O trovão ribombou alto o suficiente para acordar até quem estivesse nas covas mais profundas. Eu me sentei numa posição desconfortável, confuso pela catinga do feno e pelo espetar da palha ao meu redor. O celeiro! Eu me lembrei do celeiro.

Um único ponto de iluminação destruiu a noite. O brilho de uma lanterna.

Vinha de um feixe próximo do portão do celeiro. Uma imagem, um homem, bem alto, permaneceu no limiar da luz. Deitado aos pés dele, o nubano tinha pesadelos.

Senti que eu estava prestes a gritar e, para impedir, mordi minha bochecha com bastante força. O sabor metálico do sangue destroçou as reminiscências do meu sonho.

O homem segurava a maior balestra que eu já vira. Com uma das mãos ele começou a puxar o cabo. Sem pressa. Quando se está caçando para um bruxo dos sonhos, imagino que nunca haja pressa. A menos que uma de suas vítimas escape de qualquer tipo de sonho que lhe tenha sido enviado para que ela permanecesse dormindo.

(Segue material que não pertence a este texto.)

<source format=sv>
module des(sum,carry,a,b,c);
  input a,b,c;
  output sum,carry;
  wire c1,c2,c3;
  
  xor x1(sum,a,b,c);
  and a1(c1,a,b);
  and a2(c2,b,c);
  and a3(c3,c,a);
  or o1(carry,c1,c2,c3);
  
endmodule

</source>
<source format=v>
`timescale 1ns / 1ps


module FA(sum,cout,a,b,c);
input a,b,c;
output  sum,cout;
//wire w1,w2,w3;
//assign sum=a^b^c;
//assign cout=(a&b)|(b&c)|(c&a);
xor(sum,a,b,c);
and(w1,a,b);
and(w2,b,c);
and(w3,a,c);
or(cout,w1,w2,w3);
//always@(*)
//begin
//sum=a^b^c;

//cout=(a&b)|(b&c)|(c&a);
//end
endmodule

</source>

Procurei minha faca, mas não encontrei nada. Devo tê-la perdido no meio do feno, enquanto caminhava em meus pesadelos. A lanterna fez algo de metal brilhar perto dos meus pés. Um gancho para levantar fardos. Mais três voltas naquela manivela e a balestra estaria pronta. Peguei o gancho.

O uivo da tempestade encobriu minha aproximação. Não andei furtivamente. Fui devagar o bastante para estar certo dos meus passos e rápido o suficiente para que o azar não tivesse tempo de agir contra mim.

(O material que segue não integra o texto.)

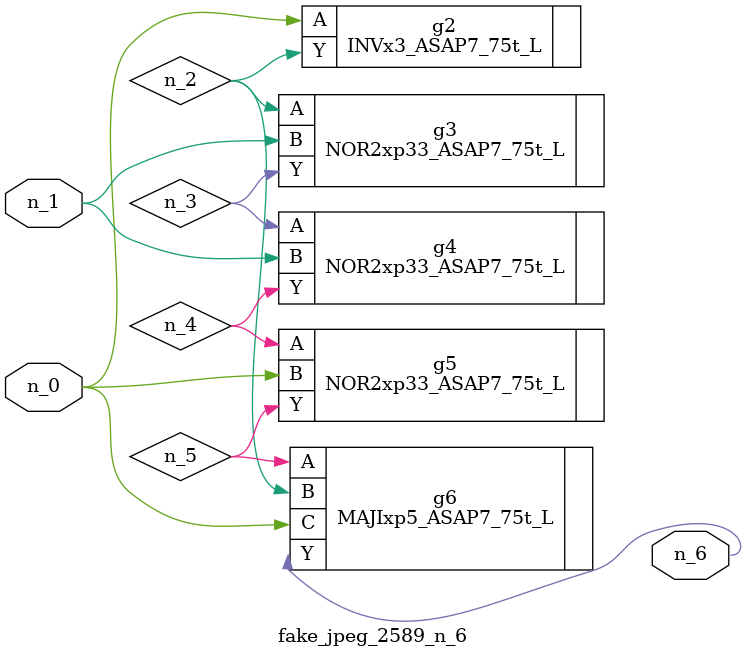
<source format=v>
module fake_jpeg_2589_n_6 (n_0, n_1, n_6);

input n_0;
input n_1;

output n_6;

wire n_3;
wire n_2;
wire n_4;
wire n_5;

INVx3_ASAP7_75t_L g2 ( 
.A(n_0),
.Y(n_2)
);

NOR2xp33_ASAP7_75t_L g3 ( 
.A(n_2),
.B(n_1),
.Y(n_3)
);

NOR2xp33_ASAP7_75t_L g4 ( 
.A(n_3),
.B(n_1),
.Y(n_4)
);

NOR2xp33_ASAP7_75t_L g5 ( 
.A(n_4),
.B(n_0),
.Y(n_5)
);

MAJIxp5_ASAP7_75t_L g6 ( 
.A(n_5),
.B(n_2),
.C(n_0),
.Y(n_6)
);


endmodule
</source>
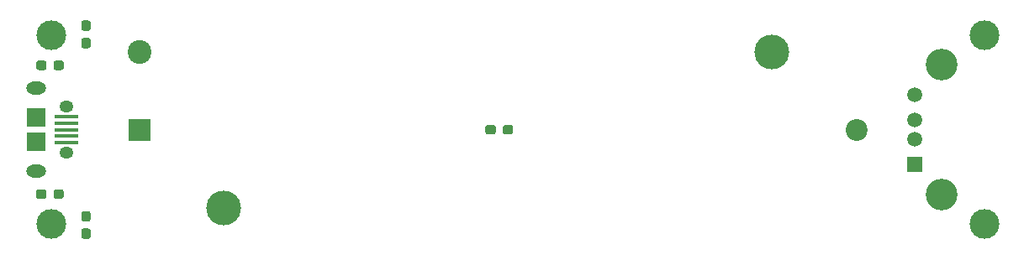
<source format=gbr>
%TF.GenerationSoftware,KiCad,Pcbnew,(5.1.6)-1*%
%TF.CreationDate,2020-08-13T11:00:50+03:00*%
%TF.ProjectId,Rechargeable 5V power bank REV 0.53,52656368-6172-4676-9561-626c65203556,rev?*%
%TF.SameCoordinates,Original*%
%TF.FileFunction,Soldermask,Top*%
%TF.FilePolarity,Negative*%
%FSLAX46Y46*%
G04 Gerber Fmt 4.6, Leading zero omitted, Abs format (unit mm)*
G04 Created by KiCad (PCBNEW (5.1.6)-1) date 2020-08-13 11:00:50*
%MOMM*%
%LPD*%
G01*
G04 APERTURE LIST*
%ADD10C,2.200000*%
%ADD11R,2.200000X2.200000*%
%ADD12C,3.500000*%
%ADD13C,2.400000*%
%ADD14C,3.000000*%
%ADD15C,3.200000*%
%ADD16C,1.500000*%
%ADD17R,1.500000X1.500000*%
%ADD18R,1.900000X1.900000*%
%ADD19O,2.000000X1.300000*%
%ADD20O,1.400000X1.200000*%
%ADD21R,2.350000X0.400000*%
G04 APERTURE END LIST*
D10*
%TO.C,BAT1*%
X154110000Y-72500000D03*
D11*
X81890000Y-72500000D03*
D12*
X90400000Y-80370000D03*
X145600000Y-64630000D03*
D13*
X81890000Y-64630000D03*
%TD*%
D14*
%TO.C,MH4*%
X167000000Y-82000000D03*
%TD*%
%TO.C,MH3*%
X167000000Y-63000000D03*
%TD*%
%TO.C,MH2*%
X73000000Y-82000000D03*
%TD*%
%TO.C,MH1*%
X73000000Y-63000000D03*
%TD*%
%TO.C,R2*%
G36*
G01*
X76262500Y-63225000D02*
X76737500Y-63225000D01*
G75*
G02*
X76975000Y-63462500I0J-237500D01*
G01*
X76975000Y-64037500D01*
G75*
G02*
X76737500Y-64275000I-237500J0D01*
G01*
X76262500Y-64275000D01*
G75*
G02*
X76025000Y-64037500I0J237500D01*
G01*
X76025000Y-63462500D01*
G75*
G02*
X76262500Y-63225000I237500J0D01*
G01*
G37*
G36*
G01*
X76262500Y-61475000D02*
X76737500Y-61475000D01*
G75*
G02*
X76975000Y-61712500I0J-237500D01*
G01*
X76975000Y-62287500D01*
G75*
G02*
X76737500Y-62525000I-237500J0D01*
G01*
X76262500Y-62525000D01*
G75*
G02*
X76025000Y-62287500I0J237500D01*
G01*
X76025000Y-61712500D01*
G75*
G02*
X76262500Y-61475000I237500J0D01*
G01*
G37*
%TD*%
%TO.C,R1*%
G36*
G01*
X76737500Y-81775000D02*
X76262500Y-81775000D01*
G75*
G02*
X76025000Y-81537500I0J237500D01*
G01*
X76025000Y-80962500D01*
G75*
G02*
X76262500Y-80725000I237500J0D01*
G01*
X76737500Y-80725000D01*
G75*
G02*
X76975000Y-80962500I0J-237500D01*
G01*
X76975000Y-81537500D01*
G75*
G02*
X76737500Y-81775000I-237500J0D01*
G01*
G37*
G36*
G01*
X76737500Y-83525000D02*
X76262500Y-83525000D01*
G75*
G02*
X76025000Y-83287500I0J237500D01*
G01*
X76025000Y-82712500D01*
G75*
G02*
X76262500Y-82475000I237500J0D01*
G01*
X76737500Y-82475000D01*
G75*
G02*
X76975000Y-82712500I0J-237500D01*
G01*
X76975000Y-83287500D01*
G75*
G02*
X76737500Y-83525000I-237500J0D01*
G01*
G37*
%TD*%
%TO.C,NTC1*%
G36*
G01*
X118475000Y-72737500D02*
X118475000Y-72262500D01*
G75*
G02*
X118712500Y-72025000I237500J0D01*
G01*
X119287500Y-72025000D01*
G75*
G02*
X119525000Y-72262500I0J-237500D01*
G01*
X119525000Y-72737500D01*
G75*
G02*
X119287500Y-72975000I-237500J0D01*
G01*
X118712500Y-72975000D01*
G75*
G02*
X118475000Y-72737500I0J237500D01*
G01*
G37*
G36*
G01*
X116725000Y-72737500D02*
X116725000Y-72262500D01*
G75*
G02*
X116962500Y-72025000I237500J0D01*
G01*
X117537500Y-72025000D01*
G75*
G02*
X117775000Y-72262500I0J-237500D01*
G01*
X117775000Y-72737500D01*
G75*
G02*
X117537500Y-72975000I-237500J0D01*
G01*
X116962500Y-72975000D01*
G75*
G02*
X116725000Y-72737500I0J237500D01*
G01*
G37*
%TD*%
D15*
%TO.C,J2*%
X162710000Y-65930000D03*
X162710000Y-79070000D03*
D16*
X160000000Y-69000000D03*
X160000000Y-71500000D03*
X160000000Y-73500000D03*
D17*
X160000000Y-76000000D03*
%TD*%
D18*
%TO.C,J1*%
X71500000Y-71300000D03*
X71500000Y-73700000D03*
D19*
X71500000Y-68300000D03*
X71500000Y-76700000D03*
D20*
X74500000Y-74850000D03*
X74500000Y-70150000D03*
D21*
X74500000Y-71200000D03*
X74500000Y-71850000D03*
X74500000Y-72500000D03*
X74500000Y-73150000D03*
X74500000Y-73800000D03*
%TD*%
%TO.C,DS2*%
G36*
G01*
X74275000Y-78762500D02*
X74275000Y-79237500D01*
G75*
G02*
X74037500Y-79475000I-237500J0D01*
G01*
X73462500Y-79475000D01*
G75*
G02*
X73225000Y-79237500I0J237500D01*
G01*
X73225000Y-78762500D01*
G75*
G02*
X73462500Y-78525000I237500J0D01*
G01*
X74037500Y-78525000D01*
G75*
G02*
X74275000Y-78762500I0J-237500D01*
G01*
G37*
G36*
G01*
X72525000Y-78762500D02*
X72525000Y-79237500D01*
G75*
G02*
X72287500Y-79475000I-237500J0D01*
G01*
X71712500Y-79475000D01*
G75*
G02*
X71475000Y-79237500I0J237500D01*
G01*
X71475000Y-78762500D01*
G75*
G02*
X71712500Y-78525000I237500J0D01*
G01*
X72287500Y-78525000D01*
G75*
G02*
X72525000Y-78762500I0J-237500D01*
G01*
G37*
%TD*%
%TO.C,DS1*%
G36*
G01*
X74275000Y-65762500D02*
X74275000Y-66237500D01*
G75*
G02*
X74037500Y-66475000I-237500J0D01*
G01*
X73462500Y-66475000D01*
G75*
G02*
X73225000Y-66237500I0J237500D01*
G01*
X73225000Y-65762500D01*
G75*
G02*
X73462500Y-65525000I237500J0D01*
G01*
X74037500Y-65525000D01*
G75*
G02*
X74275000Y-65762500I0J-237500D01*
G01*
G37*
G36*
G01*
X72525000Y-65762500D02*
X72525000Y-66237500D01*
G75*
G02*
X72287500Y-66475000I-237500J0D01*
G01*
X71712500Y-66475000D01*
G75*
G02*
X71475000Y-66237500I0J237500D01*
G01*
X71475000Y-65762500D01*
G75*
G02*
X71712500Y-65525000I237500J0D01*
G01*
X72287500Y-65525000D01*
G75*
G02*
X72525000Y-65762500I0J-237500D01*
G01*
G37*
%TD*%
M02*

</source>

Eu imaginava chegar por trás e cortar a garganta do bastardo, mas ele era alto, alto demais para o alcance de um garoto de dez anos.

Ele ergueu a balestra e mirou no nubano.

Espere quando a espera for oportuna. Lundist costumava me dizer isso. Mas não hesite, nunca.

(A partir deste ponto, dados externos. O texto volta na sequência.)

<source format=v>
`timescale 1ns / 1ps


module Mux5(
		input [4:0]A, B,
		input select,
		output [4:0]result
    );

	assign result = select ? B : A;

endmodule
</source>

Acertei-o entre as pernas e puxei o gancho para cima o mais forte que pude.

Onde o estrondo do trovão e o uivo do vento falharam o grito do caçador triunfou. O nubano acordou. E, a seu favor, ele não perdeu tempo tentando entender onde estávamos ou o que estava acontecendo. Ele ficou de pé e enterrou trinta centímetros de aço dentro do tórax do homem em dois segundos.

O caçador ficou caído entre nós dois, cada um com sua arma ensanguentada.

O nubano limpou sua lâmina no manto do caçador.

"Isso sim é uma balestra!" Meus pés puxaram a arma jogada no chão e fiquei perplexo com o seu peso.

O nubano ergueu a arma. Ele passeou com os dedos sobre os adornos de metal incrustados na madeira. "Foi meu povo que a construiu." Rastreou os símbolos e os rostos de deuses ferozes. "E agora eu lhe devo mais uma vida." Ele sentiu o peso da balestra e sorriu. Seus dentes eram uma linha branca sob o brilho da lanterna.

"Uma já basta." Mantive uma pausa. "É o Conde Renar que precisa morrer."

E o sorriso desapareceu do seu rosto.